The group initially developed a means of delivering shRNA molecules inside a lentivirus particle. It works well in the tissue culture dish and more recently in a mouse model of cervical cancer.

"At low doses of virus the tumours stopped growing and at high doses no tumours formed," McMillan says.

These findings were exciting and provided proof of principle that the shRNA was delivered to the cancer site, got rid of the tumour cells and that the effect was dose dependent.

The RNAi effect also worked to clear tumour cells in a lung metastasis model simulating cervical cancer secondaries.

"So, this worked really well but still does not solve the delivery problem because what we were doing is essentially gene therapy, which is not an acceptable way to cure cancer in terms of regulatory authorities and clinical acceptance."

Delivery systems

Current work in McMillan's group is therefore centred on better ways to deliver this technology, proven by them to work for cervical cancer. In one approach, they are developing delivery systems involving nanoparticles and liposomes together with Nigel Davies in the School of Pharmacy at UQ.

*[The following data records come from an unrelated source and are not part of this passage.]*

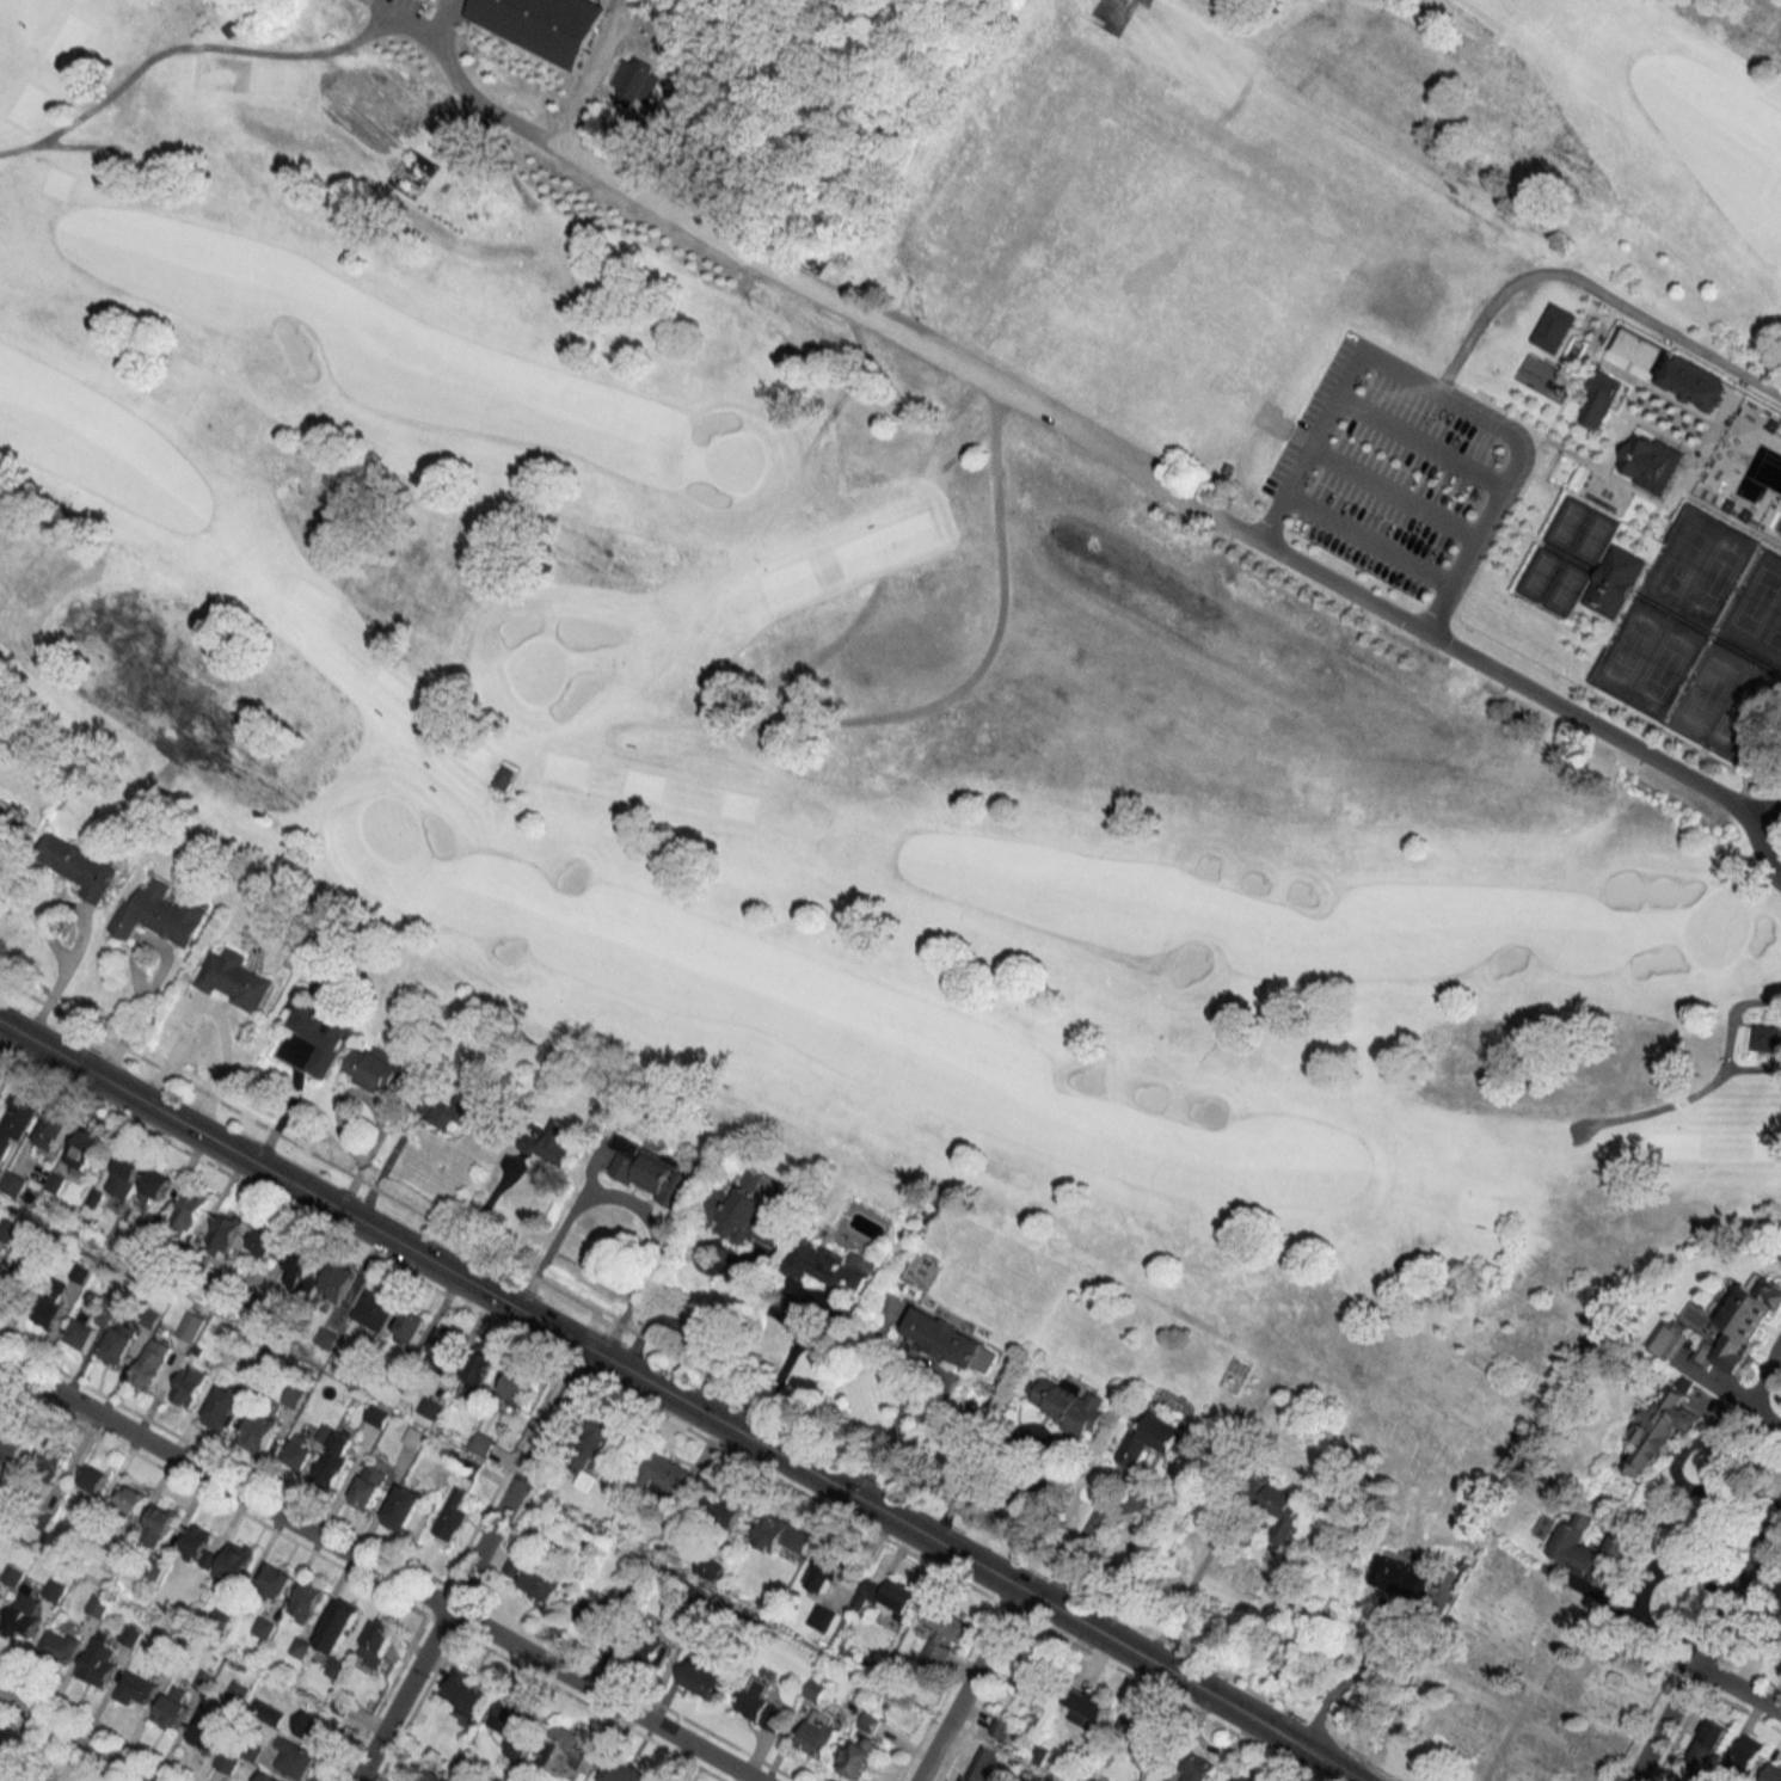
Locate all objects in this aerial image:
road: (403, 18)
building: (539, 22)
road: (184, 44)
road: (586, 72)
building: (630, 78)
road: (459, 84)
road: (72, 143)
road: (1597, 290)
road: (875, 320)
building: (1551, 326)
building: (1687, 380)
road: (1434, 393)
building: (1595, 395)
road: (1417, 440)
parking lot: (1381, 460)
building: (1646, 461)
building: (1713, 472)
road: (1389, 491)
park: (1564, 521)
flagpole: (1651, 523)
park: (1591, 535)
road: (1364, 538)
park: (1536, 571)
building: (1611, 579)
park: (980, 585)
park: (1563, 586)
park: (1754, 599)
park: (1773, 629)
park: (1626, 646)
park: (1659, 664)
road: (1511, 678)
park: (1704, 689)
park: (1737, 707)
road: (855, 718)
road: (401, 728)
building: (8, 814)
building: (78, 866)
building: (158, 915)
road: (81, 937)
building: (233, 979)
road: (212, 1016)
road: (133, 1018)
building: (321, 1036)
building: (1764, 1038)
road: (5, 1039)
building: (379, 1070)
road: (1703, 1081)
building: (470, 1114)
building: (16, 1120)
building: (54, 1131)
building: (555, 1144)
building: (86, 1149)
building: (650, 1172)
building: (125, 1176)
building: (155, 1186)
road: (625, 1200)
building: (189, 1210)
building: (743, 1218)
building: (225, 1231)
building: (268, 1244)
building: (300, 1264)
building: (830, 1265)
building: (80, 1272)
building: (338, 1280)
building: (50, 1301)
road: (510, 1306)
building: (374, 1309)
building: (1745, 1324)
building: (191, 1325)
building: (409, 1327)
building: (85, 1328)
building: (950, 1340)
building: (122, 1341)
building: (445, 1343)
building: (151, 1363)
road: (780, 1365)
building: (479, 1369)
road: (1762, 1381)
building: (188, 1384)
building: (518, 1386)
building: (1068, 1404)
building: (224, 1407)
building: (377, 1415)
building: (1657, 1428)
building: (260, 1433)
building: (1149, 1439)
building: (592, 1440)
building: (13, 1449)
building: (300, 1451)
building: (49, 1463)
building: (333, 1463)
building: (668, 1473)
building: (94, 1479)
building: (368, 1488)
road: (1102, 1495)
building: (132, 1498)
building: (725, 1507)
building: (402, 1508)
building: (1280, 1508)
building: (450, 1516)
building: (157, 1526)
building: (781, 1535)
building: (197, 1545)
building: (1586, 1553)
building: (234, 1562)
road: (471, 1565)
building: (709, 1568)
road: (377, 1571)
building: (827, 1573)
building: (1403, 1577)
building: (534, 1580)
building: (275, 1581)
building: (1780, 1588)
building: (55, 1589)
road: (1185, 1589)
building: (0, 1592)
building: (888, 1596)
building: (305, 1600)
building: (97, 1605)
building: (599, 1615)
building: (23, 1616)
building: (822, 1617)
building: (337, 1625)
building: (130, 1635)
building: (943, 1635)
building: (379, 1636)
road: (1705, 1642)
building: (60, 1645)
building: (650, 1648)
building: (98, 1661)
road: (1172, 1674)
building: (704, 1676)
building: (1031, 1678)
road: (1342, 1682)
park: (1521, 1684)
road: (968, 1685)
building: (238, 1690)
building: (815, 1690)
road: (1736, 1690)
building: (464, 1693)
building: (761, 1705)
building: (1087, 1707)
building: (170, 1710)
building: (268, 1712)
building: (310, 1725)
building: (206, 1729)
building: (1123, 1729)
building: (515, 1730)
building: (1003, 1730)
building: (818, 1734)
road: (76, 1738)
building: (1149, 1742)
building: (1702, 1751)
building: (568, 1753)
building: (1744, 1756)
building: (294, 1757)
building: (858, 1757)
building: (227, 1761)
building: (2, 1765)
building: (979, 1765)
building: (1198, 1769)
road: (1342, 1770)
building: (625, 1772)
building: (1772, 1773)
building: (433, 1776)
building: (29, 1777)
building: (264, 1777)
building: (1245, 1778)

"One of our lipid-rich vehicles for the systemic delivery of shRNA has a few little trick," McMillan says. "These particles do not get stuck in the lungs, which is usually a problem with liposomes, and they can be targeted to the tumour cells."

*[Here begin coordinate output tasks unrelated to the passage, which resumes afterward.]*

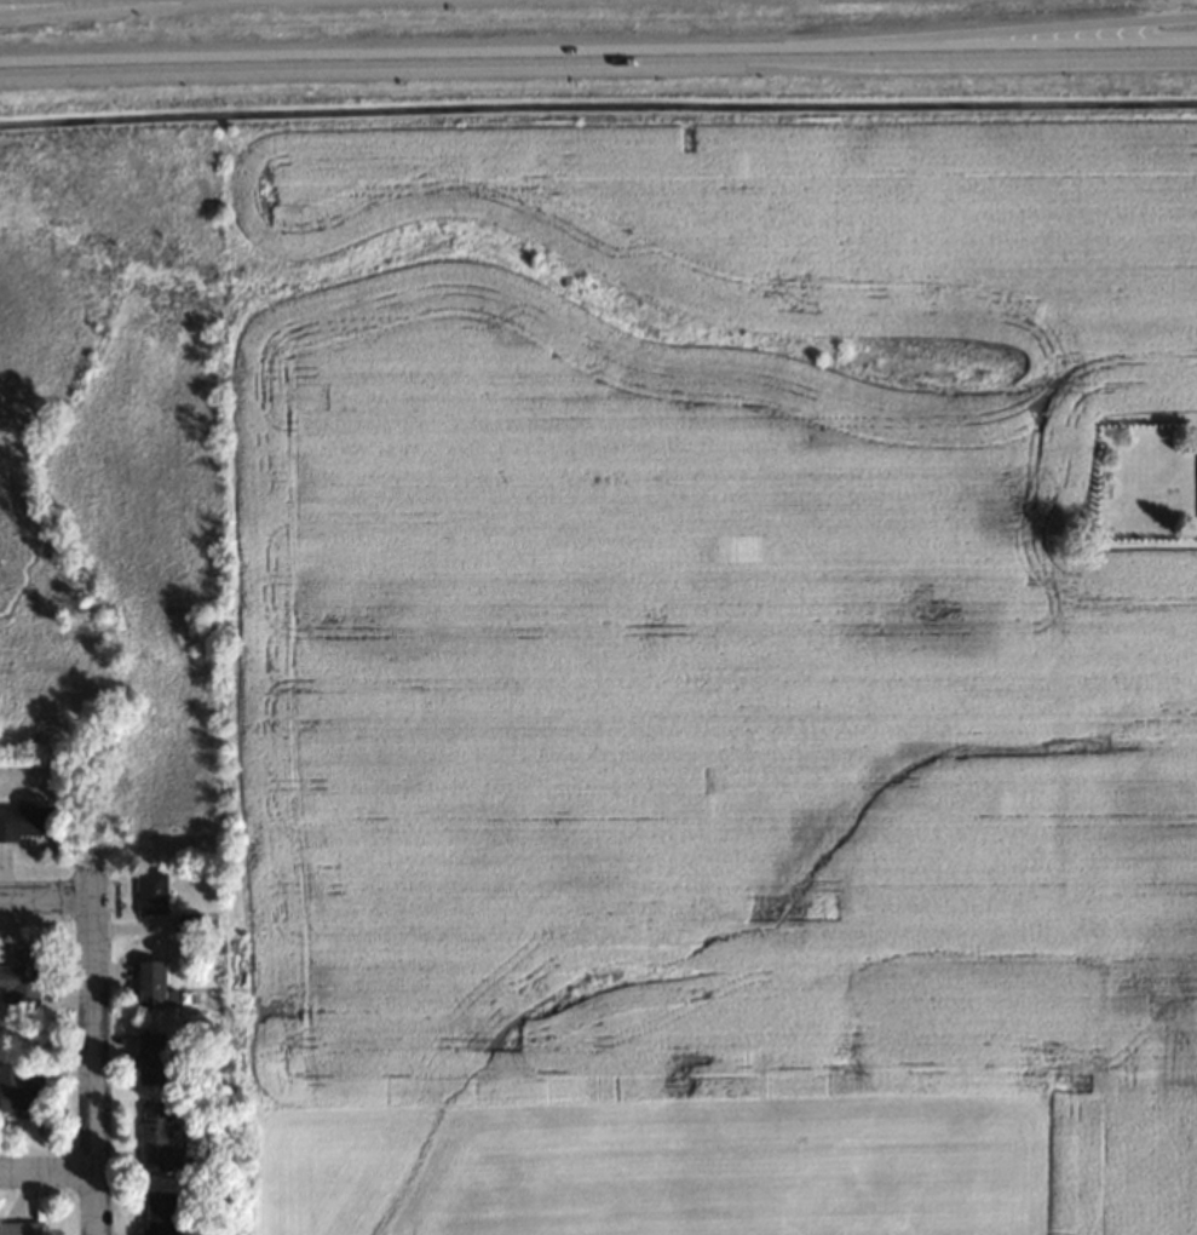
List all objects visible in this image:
road: (78, 7)
road: (953, 32)
road: (598, 57)
road: (598, 104)
crop: (718, 620)
building: (29, 821)
building: (156, 890)
road: (45, 897)
building: (24, 977)
building: (159, 982)
road: (93, 1050)
building: (161, 1056)
building: (22, 1091)
building: (163, 1138)
park: (643, 1163)
road: (47, 1170)
building: (163, 1212)
building: (23, 1227)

McMillan is also working with a company in America to test using some interesting chemical stabilisation methods for siRNAs. Half-lives can now reach up to 48 hours, which makes delivery of naked molecules clinically feasible.

Despite the many delivery problems, the feeling at the recent international Keystone meeting on the potential of RNAi in therapy was positive. McMillan says.

"I think we will see small breakthroughs for specific cancers like cervical cancer and definitely for viral diseases in the near future, although for other cancers involving self-genes, the issue is far more complex."

His enthusiasm for this new field, however, is evident. "What you realised at this meeting was how far we have come - RNAi in mammals was only described six years ago and we already have a Phase I trial completed late last year for the treatment of macular degeneration and many other in the pipeline. We really are looking at the next revolution in therapy."